Stored data:
◇ ◇ ◇ ◇ ◇ ◇ ◇
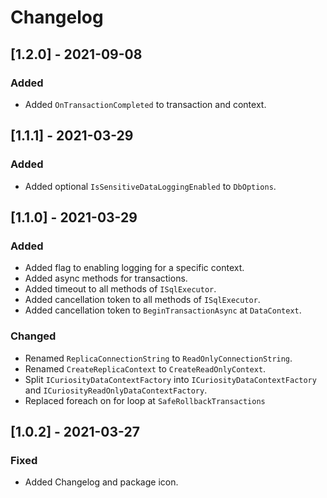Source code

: # Changelog

## [1.2.0] - 2021-09-08

### Added

- Added `OnTransactionCompleted` to transaction and context.

## [1.1.1] - 2021-03-29

### Added

- Added optional `IsSensitiveDataLoggingEnabled` to `DbOptions`.

## [1.1.0] - 2021-03-29

### Added

- Added flag to enabling logging for a specific context.
- Added async methods for transactions.
- Added timeout to all methods of `ISqlExecutor`.
- Added cancellation token to all methods of `ISqlExecutor`.
- Added cancellation token to `BeginTransactionAsync` at `DataContext`.

### Changed

- Renamed `ReplicaConnectionString` to `ReadOnlyConnectionString`.
- Renamed `CreateReplicaContext` to `CreateReadOnlyContext`.
- Split `ICuriosityDataContextFactory` into `ICuriosityDataContextFactory` and `ICuriosityReadOnlyDataContextFactory`.
- Replaced foreach on for loop at `SafeRollbackTransactions`

## [1.0.2] - 2021-03-27

### Fixed

- Added Changelog and package icon.
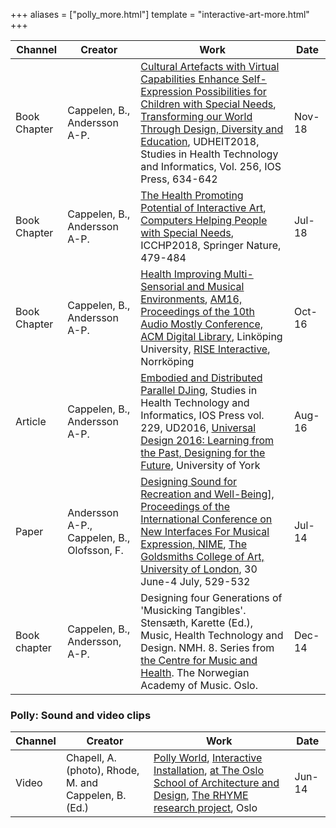 +++
aliases = ["polly_more.html"]
template = "interactive-art-more.html"
+++


| Channel | Creator | Work | Date |
| - | - | - | - |
| Book Chapter | Cappelen, B., Andersson A-P. | [Cultural Artefacts with Virtual Capabilities Enhance Self-Expression Possibilities for Children with Special Needs](http://hdl.handle.net/11250/2584938), [Transforming our World Through Design, Diversity and Education](https://doi.org/10.3233/978-1-61499-923-2-634), UDHEIT2018, Studies in Health Technology and Informatics, Vol. 256, IOS Press, 634-642 | Nov-18 |
| Book Chapter | Cappelen, B., Andersson A-P. | [The Health Promoting Potential of Interactive Art](hdl.handle.net/11250/2595212), [Computers Helping People with Special Needs](https://doi.org/10.1007/978-3-319-94274-2_70), ICCHP2018, Springer Nature, 479-484 | Jul-18 |
| Book Chapter | Cappelen, B., Andersson A-P. | [Health Improving Multi-Sensorial and Musical Environments](http://dl.acm.org/citation.cfm?doid=2986416.2986427), [AM16, Proceedings of the 10th Audio Mostly Conference, ACM Digital Library](http://dl.acm.org/citation.cfm?id=2986416&picked=prox), Linköping University, [RISE Interactive](https://www.tii.se/key-areas/sound-design), Norrköping | Oct-16 |
| Article | Cappelen, B., Andersson A-P. | [Embodied and Distributed Parallel DJing](http://ebooks.iospress.nl/publication/44534), Studies in Health Technology and Informatics, IOS Press vol. 229, UD2016, [Universal Design 2016: Learning from the Past, Designing for the Future](http://ebooks.iospress.nl/volume/universal-design-2016-learning-from-the-past-designing-for-the-future-proceedings-of-the-3rd-international-conference-on-universal-design-ud-2016-york-united-ki), University of York | Aug-16 |
| Paper | Andersson A-P., Cappelen, B., Olofsson, F. | [Designing Sound for Recreation and Well-Being](http://nime2014.org/proceedings/papers/572.html)], [Proceedings of the International Conference on New Interfaces For Musical Expression, NIME](http://www.nime2014.org/), [The Goldsmiths College of Art, University of London](http://www.gold.ac.uk/), 30 June-4 July, 529-532  | Jul-14 |
| Book chapter | Cappelen, B., Andersson, A-P. | Designing four Generations of 'Musicking Tangibles'. Stensæth, Karette (Ed.), Music, Health Technology and Design. NMH. 8. Series from [the Centre for Music and Health](http://nmh.no/en/research/centre_for_music_and_health). The Norwegian Academy of Music. Oslo. | Dec-14 |


### Polly: Sound and video clips

| Channel | Creator | Work | Date |
| - | - | - | - |
| Video | Chapell, A. (photo), Rhode, M. and Cappelen, B. (Ed.) | [Polly World](http://vimeo.com/111359787), [Interactive Installation](http://www.musicalfieldsforever.com/rhyme/?p=3996), [at The Oslo School of Architecture and Design](http://www.aho.no), [The RHYME research project](http://www.rhyme.no), Oslo  | Jun-14 |

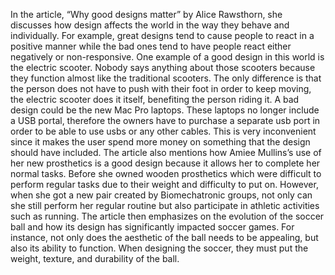 In the article, “Why good designs matter” by Alice Rawsthorn, she discusses how design affects the world in the way they behave and individually. For example, great designs tend to cause people to react in a positive manner while the bad ones tend to have people react either negatively or non-responsive. One example of a good design in this world is the electric scooter. Nobody says anything about those scooters because they function almost like the traditional scooters. The only difference is that the person does not have to push with their foot in order to keep moving, the electric scooter does it itself, benefiting the person riding it. A bad design could be the new Mac Pro laptops. These laptops no longer include a USB portal, therefore the owners have to purchase a separate usb port in order to be able to use usbs or any other cables. This is very inconvenient since it makes the user spend more money on something that the design should have included. The article also mentions how Amiee Mullins’s use of her new prosthetics is a good design because it allows her to complete her normal tasks. Before she owned wooden prosthetics which were difficult to perform regular tasks due to their weight and difficulty to put on. However, when she got a new pair created by Biomechatronic groups, not only can she still perform her regular routine but also participate in athletic activities such as running. The article then emphasizes on the evolution of the soccer ball and how its design has significantly impacted soccer games. For instance, not only does the aesthetic of the ball needs to be appealing, but also its ability to function. When designing the soccer, they must put the weight, texture, and durability of the ball. 
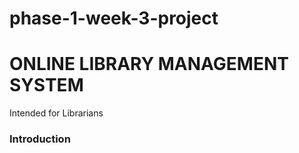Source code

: # phase-1-week-3-project
<body>
    <h1>ONLINE LIBRARY MANAGEMENT SYSTEM</h1>
    <p  style="display:inline;">Intended for Librarians</p>
    <h3>Introduction</h3>

</body>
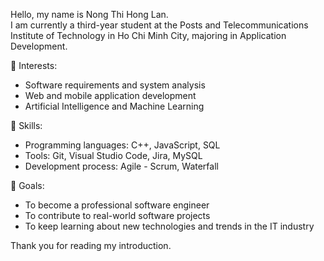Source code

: Hello, my name is Nong Thi Hong Lan.  
I am currently a third-year student at the Posts and Telecommunications Institute of Technology in Ho Chi Minh City, majoring in Application Development.

🔹 Interests:
- Software requirements and system analysis  
- Web and mobile application development  
- Artificial Intelligence and Machine Learning  

🔹 Skills:
- Programming languages: C++, JavaScript, SQL  
- Tools: Git, Visual Studio Code, Jira, MySQL  
- Development process: Agile - Scrum, Waterfall  

🔹 Goals:
- To become a professional software engineer  
- To contribute to real-world software projects  
- To keep learning about new technologies and trends in the IT industry  

Thank you for reading my introduction.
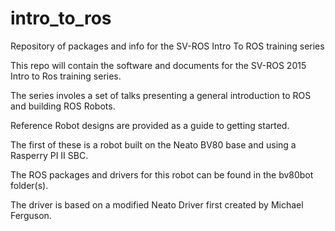 # intro_to_ros
Repository of packages and info for the SV-ROS Intro To ROS training series

This repo will contain the software and documents for the SV-ROS 2015 Intro to Ros training series.

The series involes a set of talks presenting a general introduction to ROS and building ROS Robots.

Reference Robot designs are provided as a guide to getting started.

The first of these is a robot built on the Neato BV80 base and using a Rasperry PI II SBC.

The ROS packages and drivers for this robot can be found in the bv80bot folder(s).

The driver is based on a modified Neato Driver first created by Michael Ferguson.
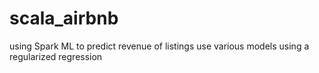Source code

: # scala_airbnb
using Spark ML to predict revenue of listings use various models using a regularized regression
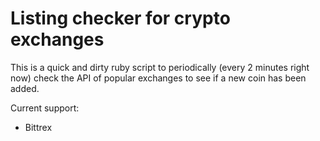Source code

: # Listing checker for crypto exchanges

This is a quick and dirty ruby script to periodically (every 2 minutes right
now) check the API of popular exchanges to see if a new coin has been added.

Current support:
- Bittrex
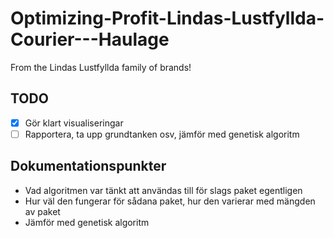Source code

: # Optimizing-Profit-Lindas-Lustfyllda-Courier---Haulage
From the Lindas Lustfyllda family of brands!

## TODO
- [x] Gör klart visualiseringar
- [ ] Rapportera, ta upp grundtanken osv, jämför med genetisk algoritm

## Dokumentationspunkter
- Vad algoritmen var tänkt att användas till för slags paket egentligen
- Hur väl den fungerar för sådana paket, hur den varierar med mängden av paket
- Jämför med genetisk algoritm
◇ ◇ ◇ ◇ ◇ ◇ ◇
● Exercise aim
Please switch "Bittrex" to "Binance" throughout the material above and reproduce it with all other text unchanged. Leave the pictures out of your answer.

● Answer space
Source code

: # Changelog

## [1.2.0] - 2021-09-08

### Added

- Added `OnTransactionCompleted` to transaction and context.

## [1.1.1] - 2021-03-29

### Added

- Added optional `IsSensitiveDataLoggingEnabled` to `DbOptions`.

## [1.1.0] - 2021-03-29

### Added

- Added flag to enabling logging for a specific context.
- Added async methods for transactions.
- Added timeout to all methods of `ISqlExecutor`.
- Added cancellation token to all methods of `ISqlExecutor`.
- Added cancellation token to `BeginTransactionAsync` at `DataContext`.

### Changed

- Renamed `ReplicaConnectionString` to `ReadOnlyConnectionString`.
- Renamed `CreateReplicaContext` to `CreateReadOnlyContext`.
- Split `ICuriosityDataContextFactory` into `ICuriosityDataContextFactory` and `ICuriosityReadOnlyDataContextFactory`.
- Replaced foreach on for loop at `SafeRollbackTransactions`

## [1.0.2] - 2021-03-27

### Fixed

- Added Changelog and package icon.
 +++
aliases = ["polly_more.html"]
template = "interactive-art-more.html"
+++


| Channel | Creator | Work | Date |
| - | - | - | - |
| Book Chapter | Cappelen, B., Andersson A-P. | [Cultural Artefacts with Virtual Capabilities Enhance Self-Expression Possibilities for Children with Special Needs](http://hdl.handle.net/11250/2584938), [Transforming our World Through Design, Diversity and Education](https://doi.org/10.3233/978-1-61499-923-2-634), UDHEIT2018, Studies in Health Technology and Informatics, Vol. 256, IOS Press, 634-642 | Nov-18 |
| Book Chapter | Cappelen, B., Andersson A-P. | [The Health Promoting Potential of Interactive Art](hdl.handle.net/11250/2595212), [Computers Helping People with Special Needs](https://doi.org/10.1007/978-3-319-94274-2_70), ICCHP2018, Springer Nature, 479-484 | Jul-18 |
| Book Chapter | Cappelen, B., Andersson A-P. | [Health Improving Multi-Sensorial and Musical Environments](http://dl.acm.org/citation.cfm?doid=2986416.2986427), [AM16, Proceedings of the 10th Audio Mostly Conference, ACM Digital Library](http://dl.acm.org/citation.cfm?id=2986416&picked=prox), Linköping University, [RISE Interactive](https://www.tii.se/key-areas/sound-design), Norrköping | Oct-16 |
| Article | Cappelen, B., Andersson A-P. | [Embodied and Distributed Parallel DJing](http://ebooks.iospress.nl/publication/44534), Studies in Health Technology and Informatics, IOS Press vol. 229, UD2016, [Universal Design 2016: Learning from the Past, Designing for the Future](http://ebooks.iospress.nl/volume/universal-design-2016-learning-from-the-past-designing-for-the-future-proceedings-of-the-3rd-international-conference-on-universal-design-ud-2016-york-united-ki), University of York | Aug-16 |
| Paper | Andersson A-P., Cappelen, B., Olofsson, F. | [Designing Sound for Recreation and Well-Being](http://nime2014.org/proceedings/papers/572.html)], [Proceedings of the International Conference on New Interfaces For Musical Expression, NIME](http://www.nime2014.org/), [The Goldsmiths College of Art, University of London](http://www.gold.ac.uk/), 30 June-4 July, 529-532  | Jul-14 |
| Book chapter | Cappelen, B., Andersson, A-P. | Designing four Generations of 'Musicking Tangibles'. Stensæth, Karette (Ed.), Music, Health Technology and Design. NMH. 8. Series from [the Centre for Music and Health](http://nmh.no/en/research/centre_for_music_and_health). The Norwegian Academy of Music. Oslo. | Dec-14 |


### Polly: Sound and video clips

| Channel | Creator | Work | Date |
| - | - | - | - |
| Video | Chapell, A. (photo), Rhode, M. and Cappelen, B. (Ed.) | [Polly World](http://vimeo.com/111359787), [Interactive Installation](http://www.musicalfieldsforever.com/rhyme/?p=3996), [at The Oslo School of Architecture and Design](http://www.aho.no), [The RHYME research project](http://www.rhyme.no), Oslo  | Jun-14 |

 In the article, “Why good designs matter” by Alice Rawsthorn, she discusses how design affects the world in the way they behave and individually. For example, great designs tend to cause people to react in a positive manner while the bad ones tend to have people react either negatively or non-responsive. One example of a good design in this world is the electric scooter. Nobody says anything about those scooters because they function almost like the traditional scooters. The only difference is that the person does not have to push with their foot in order to keep moving, the electric scooter does it itself, benefiting the person riding it. A bad design could be the new Mac Pro laptops. These laptops no longer include a USB portal, therefore the owners have to purchase a separate usb port in order to be able to use usbs or any other cables. This is very inconvenient since it makes the user spend more money on something that the design should have included. The article also mentions how Amiee Mullins’s use of her new prosthetics is a good design because it allows her to complete her normal tasks. Before she owned wooden prosthetics which were difficult to perform regular tasks due to their weight and difficulty to put on. However, when she got a new pair created by Biomechatronic groups, not only can she still perform her regular routine but also participate in athletic activities such as running. The article then emphasizes on the evolution of the soccer ball and how its design has significantly impacted soccer games. For instance, not only does the aesthetic of the ball needs to be appealing, but also its ability to function. When designing the soccer, they must put the weight, texture, and durability of the ball. 
Source code

: # phase-1-week-3-project
<body>
    <h1>ONLINE LIBRARY MANAGEMENT SYSTEM</h1>
    <p  style="display:inline;">Intended for Librarians</p>
    <h3>Introduction</h3>

</body>
Source code

: Hello, my name is Nong Thi Hong Lan.  
I am currently a third-year student at the Posts and Telecommunications Institute of Technology in Ho Chi Minh City, majoring in Application Development.

🔹 Interests:
- Software requirements and system analysis  
- Web and mobile application development  
- Artificial Intelligence and Machine Learning  

🔹 Skills:
- Programming languages: C++, JavaScript, SQL  
- Tools: Git, Visual Studio Code, Jira, MySQL  
- Development process: Agile - Scrum, Waterfall  

🔹 Goals:
- To become a professional software engineer  
- To contribute to real-world software projects  
- To keep learning about new technologies and trends in the IT industry  

Thank you for reading my introduction.
 # intro_to_ros
Repository of packages and info for the SV-ROS Intro To ROS training series

This repo will contain the software and documents for the SV-ROS 2015 Intro to Ros training series.

The series involes a set of talks presenting a general introduction to ROS and building ROS Robots.

Reference Robot designs are provided as a guide to getting started.

The first of these is a robot built on the Neato BV80 base and using a Rasperry PI II SBC.

The ROS packages and drivers for this robot can be found in the bv80bot folder(s).

The driver is based on a modified Neato Driver first created by Michael Ferguson.
Source code

: # scala_airbnb
using Spark ML to predict revenue of listings use various models using a regularized regression
Source code

: # Listing checker for crypto exchanges

This is a quick and dirty ruby script to periodically (every 2 minutes right
now) check the API of popular exchanges to see if a new coin has been added.

Current support:
- Binance
Source code

: # Optimizing-Profit-Lindas-Lustfyllda-Courier---Haulage
From the Lindas Lustfyllda family of brands!

## TODO
- [x] Gör klart visualiseringar
- [ ] Rapportera, ta upp grundtanken osv, jämför med genetisk algoritm

## Dokumentationspunkter
- Vad algoritmen var tänkt att användas till för slags paket egentligen
- Hur väl den fungerar för sådana paket, hur den varierar med mängden av paket
- Jämför med genetisk algoritm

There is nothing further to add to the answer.